[Collected data]
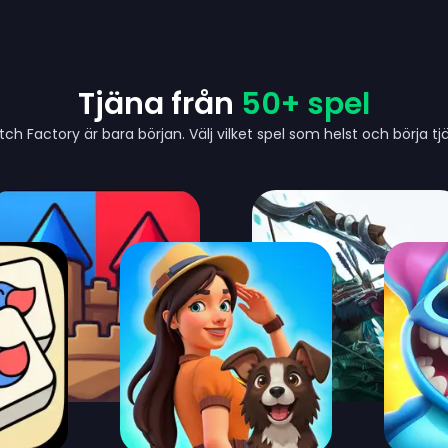
Tjäna från
50+ spel
ch Factory är bara början. Välj vilket spel som helst och börja tj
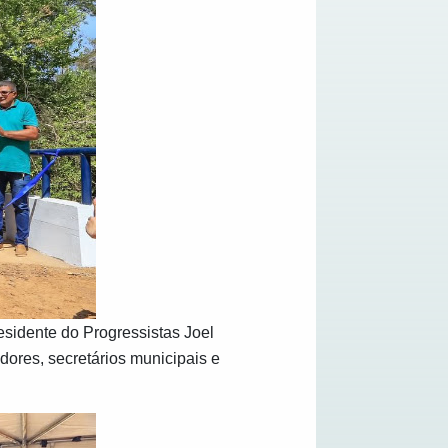
esidente do Progressistas Joel
adores, secretários municipais e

> What the task asks: Extract every line of the records above that contains the word "spel".

> Written response:
50+ spel
ch Factory är bara början. Välj vilket spel som helst och börja tj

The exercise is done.